The Company will use the net proceeds of the Offering to further advance the development on the Vila Nova gold project located in the state of Amapa, Brazil, specifically, to finish testing the 800 tonne / per day mill and to begin bulk sampling at the Vila Nova Gold Project in the fourth quarter of 2022 and for general working capital purposes.

The Company also announces that it has granted an aggregate of 200,000 stock options (the “Options”) to an executive officer of the Company. The Options may be exercised into common shares of the Company at a price of $0.65 per share for a period of five (5) years. The Options are governed by the terms of the Company’s stock option plan currently in effect and all Options, and any common shares issued upon the exercise thereof, will be subject to a hold period of four months and one day from the date of grant of the Options.

For further information, please contact:
Robert Klenk
Chief Executive Officer
rob@jazzresources.ca

Forward-Looking Information
This press release contains certain “forward-looking information” within the meaning of applicable Canadian securities legislation. Forward-looking information in this press release includes all statements that are not historical facts, including, without limitation, statements with respect to the details of the Offering, including the proposed use of proceeds and the receipt of regulatory approval for the Offering, and expected completion of the bulk sampling mill on the Vila Nova property. Forward-looking information reflects the expectations or beliefs of management of the Company based on information currently available to it. Forward-looking information is subject to known and unknown risks, uncertainties and other factors that may cause the actual results, level of activity, performance or achievements of the Company to be materially different from those expressed or implied by such forward-looking information. These factors include, but are not limited to, risks associated with the business of the Company as a mineral exploration issuer; business and economic conditions in the mineral exploration industry generally; the supply and demand for labour and other project inputs; changes in commodity prices; changes in interest and currency exchange rates; risks related to inaccurate geological and engineering assumptions; risks relating to unanticipated operational difficulties (including failure of equipment or processes to operate in accordance with the specifications or expectations, cost escalation, unavailability of materials and equipment, government action or delays in the receipt of government approvals, industrial disturbances or other job action and unanticipated events related to health, safety and environmental matters); risks related to adverse weather conditions; political risk and social unrest; changes in general economic conditions or conditions in the financial markets; and other risk factors as detailed from time to time in the Company’s continuous disclosure documents filed with the Canadian securities regulators. The forward-looking information contained in this press release is expressly qualified in its entirety by this cautionary statement. The Company does not undertake to update any forward-looking information, except as required by applicable securities laws.

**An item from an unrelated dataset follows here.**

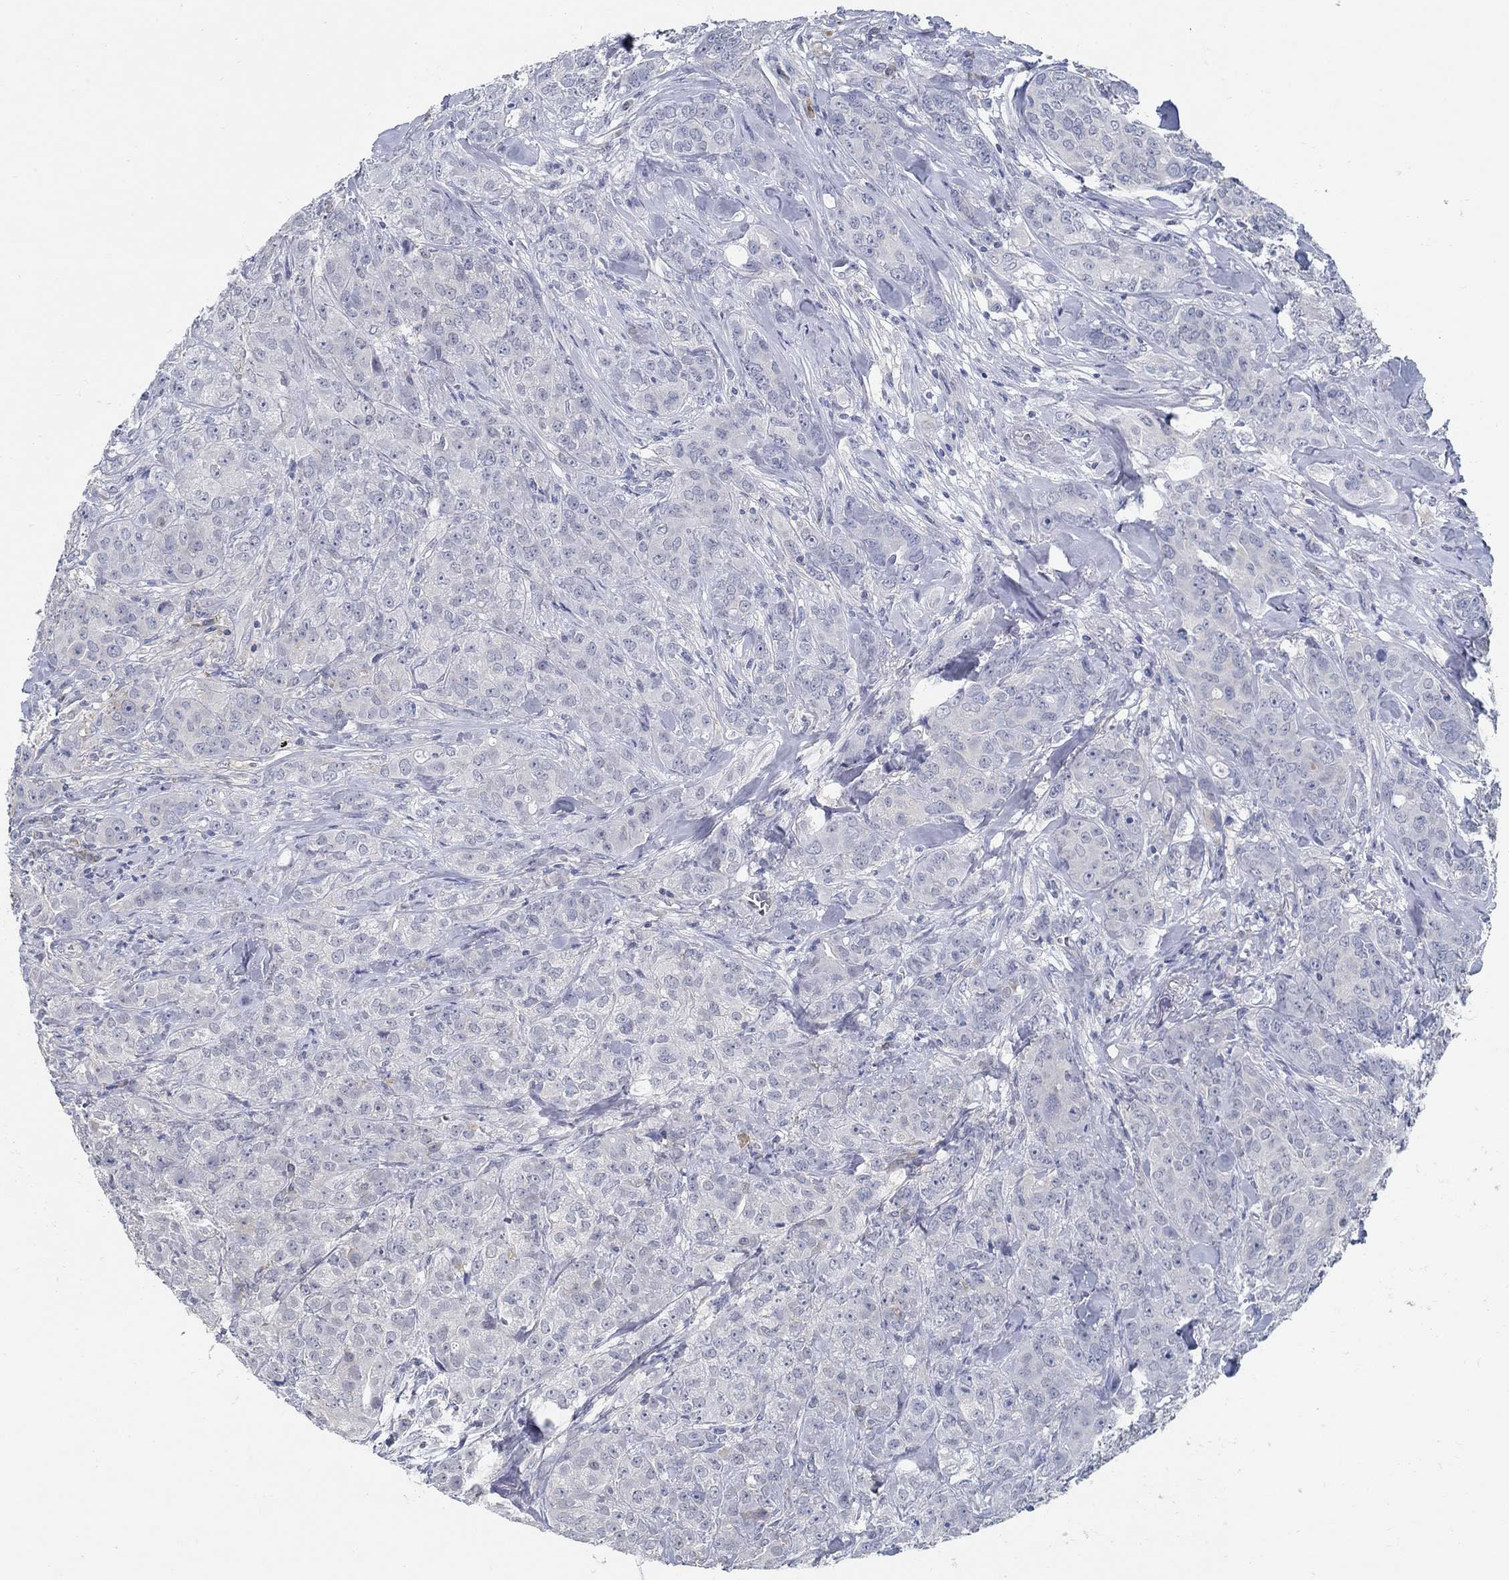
{"staining": {"intensity": "negative", "quantity": "none", "location": "none"}, "tissue": "breast cancer", "cell_type": "Tumor cells", "image_type": "cancer", "snomed": [{"axis": "morphology", "description": "Duct carcinoma"}, {"axis": "topography", "description": "Breast"}], "caption": "An immunohistochemistry histopathology image of breast invasive ductal carcinoma is shown. There is no staining in tumor cells of breast invasive ductal carcinoma.", "gene": "PCDH11X", "patient": {"sex": "female", "age": 43}}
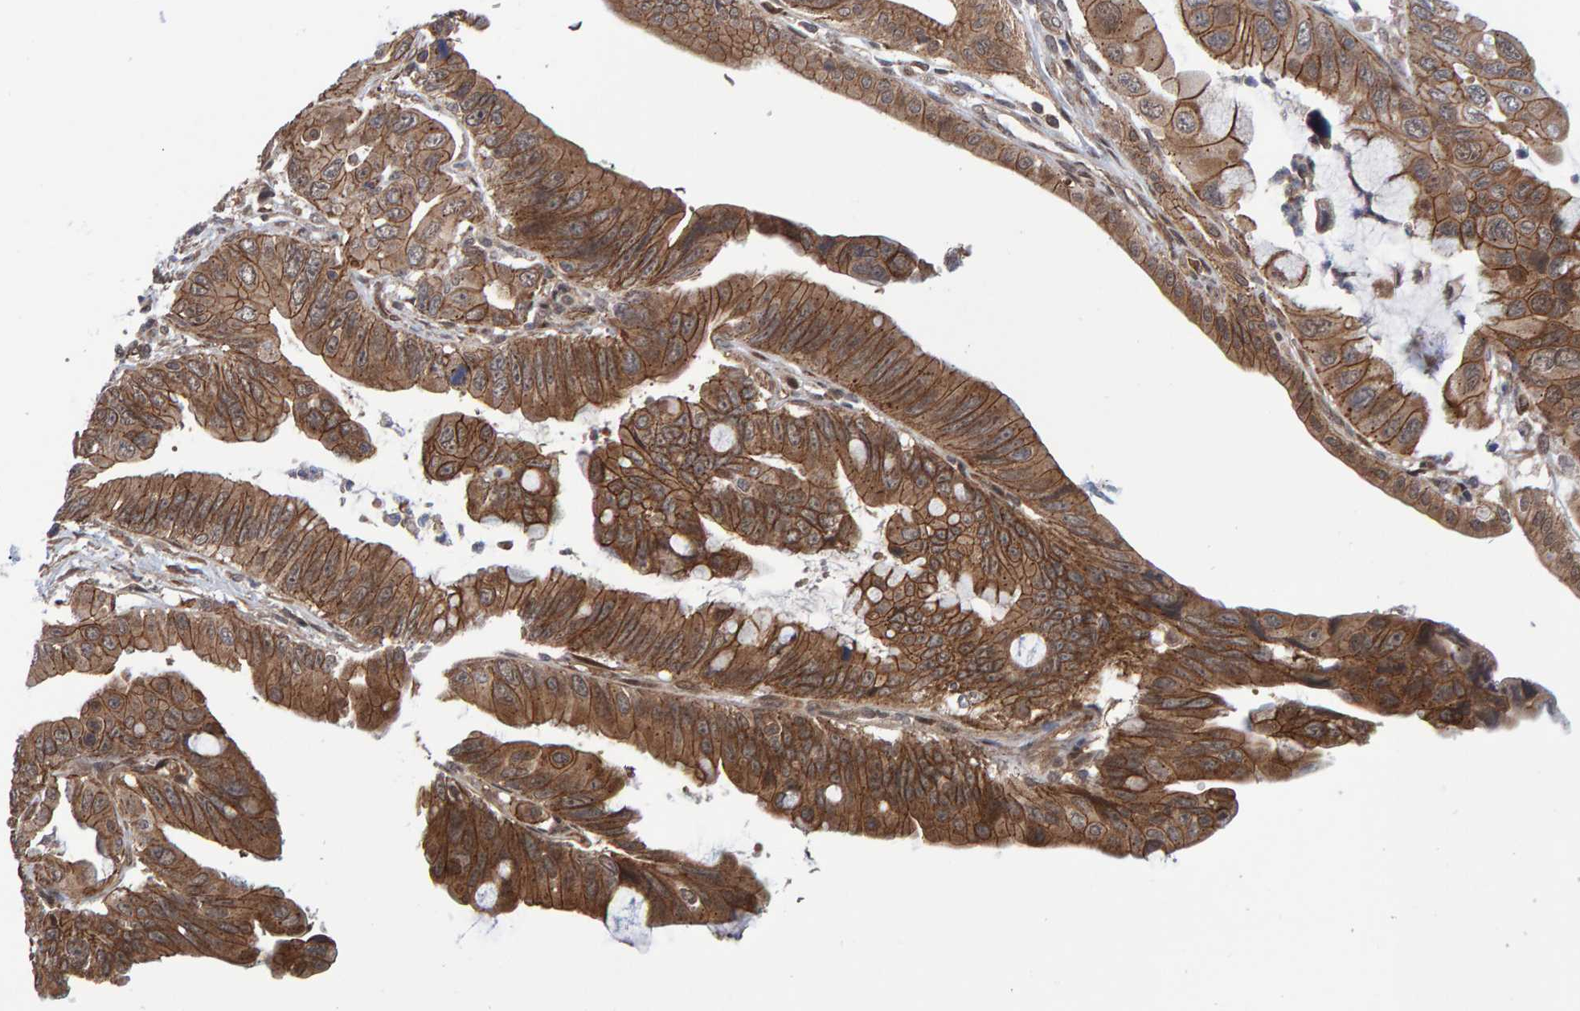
{"staining": {"intensity": "strong", "quantity": ">75%", "location": "cytoplasmic/membranous"}, "tissue": "pancreatic cancer", "cell_type": "Tumor cells", "image_type": "cancer", "snomed": [{"axis": "morphology", "description": "Adenocarcinoma, NOS"}, {"axis": "topography", "description": "Pancreas"}], "caption": "Immunohistochemistry of human pancreatic cancer displays high levels of strong cytoplasmic/membranous staining in approximately >75% of tumor cells.", "gene": "SCRN2", "patient": {"sex": "female", "age": 72}}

Neither the TSX Venture Exchange nor its regulation services provider (as that term is defined in the policies of the TSX Venture Exchange) accepts responsibility for the adequacy or accuracy of this press release.

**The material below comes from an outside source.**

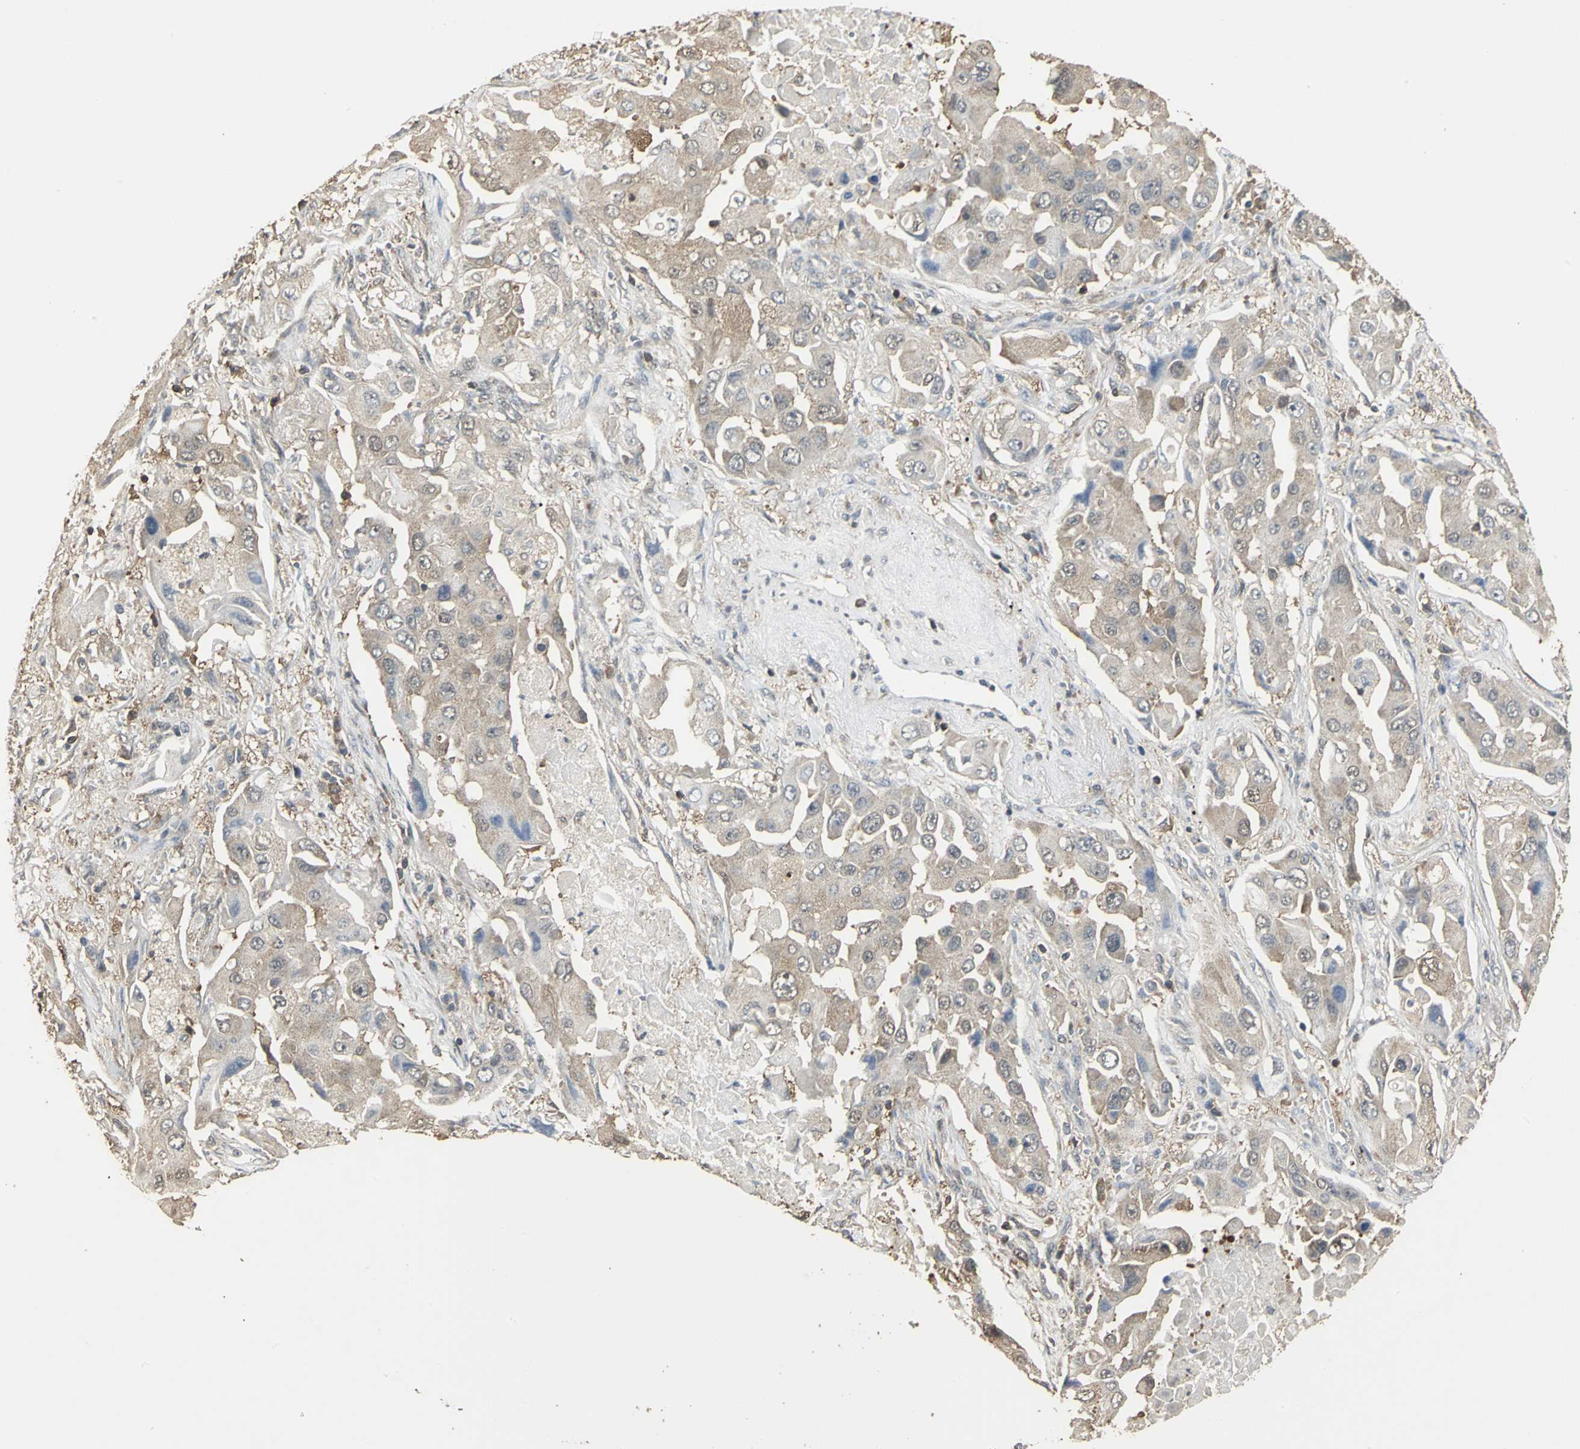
{"staining": {"intensity": "weak", "quantity": ">75%", "location": "cytoplasmic/membranous"}, "tissue": "lung cancer", "cell_type": "Tumor cells", "image_type": "cancer", "snomed": [{"axis": "morphology", "description": "Adenocarcinoma, NOS"}, {"axis": "topography", "description": "Lung"}], "caption": "Immunohistochemistry staining of lung cancer, which exhibits low levels of weak cytoplasmic/membranous positivity in approximately >75% of tumor cells indicating weak cytoplasmic/membranous protein positivity. The staining was performed using DAB (3,3'-diaminobenzidine) (brown) for protein detection and nuclei were counterstained in hematoxylin (blue).", "gene": "PARK7", "patient": {"sex": "female", "age": 65}}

None of the securities of JZR have been registered under the U.S. Securities Act of 1933, as amended (the “U.S. Securities Act”), or any state securities law, and may not be offered or sold in the United States or to, or for the account or benefit of, persons in the United States or “U.S. persons” (as such term is defined in Regulation S under the U.S. Securities Act) absent registration or an exemption from such registration requirements. This press release shall not constitute an offer to sell or the solicitation of an offer to buy in the United States nor shall there be any sale of the securities in any State in which such offer, solicitation or sale would be unlawful.